Count the lines of the records that contain the string "巨星之路", treating uppercase and lowercase as different, and give only that number.

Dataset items
---
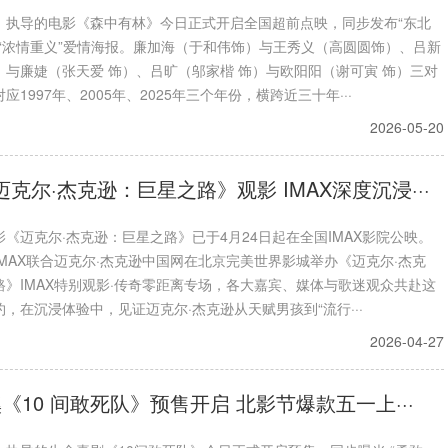
、执导的电影《森中有林》今日正式开启全国超前点映，同步发布“东北
及“浓情重义”爱情海报。廉加海（于和伟饰）与王秀义（高圆圆饰）、吕新
）与廉婕（张天爱 饰）、吕旷（邬家楷 饰）与欧阳阳（谢可寅 饰）三对
应1997年、2005年、2025年三个年份，横跨近三十年···
2026-05-20
《迈克尔·杰克逊：巨星之路》观影 IMAX深度沉浸···
《迈克尔·杰克逊：巨星之路》已于4月24日起在全国IMAX影院公映。
MAX联合迈克尔·杰克逊中国网在北京完美世界影城举办《迈克尔·杰克
路》IMAX特别观影·传奇零距离专场，各大嘉宾、媒体与歌迷观众共赴这
，在沉浸体验中，见证迈克尔·杰克逊从天赋男孩到“流行···
2026-04-27
《10 间敢死队》预售开启 北影节爆款五一上···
---
** SOLUTION **
2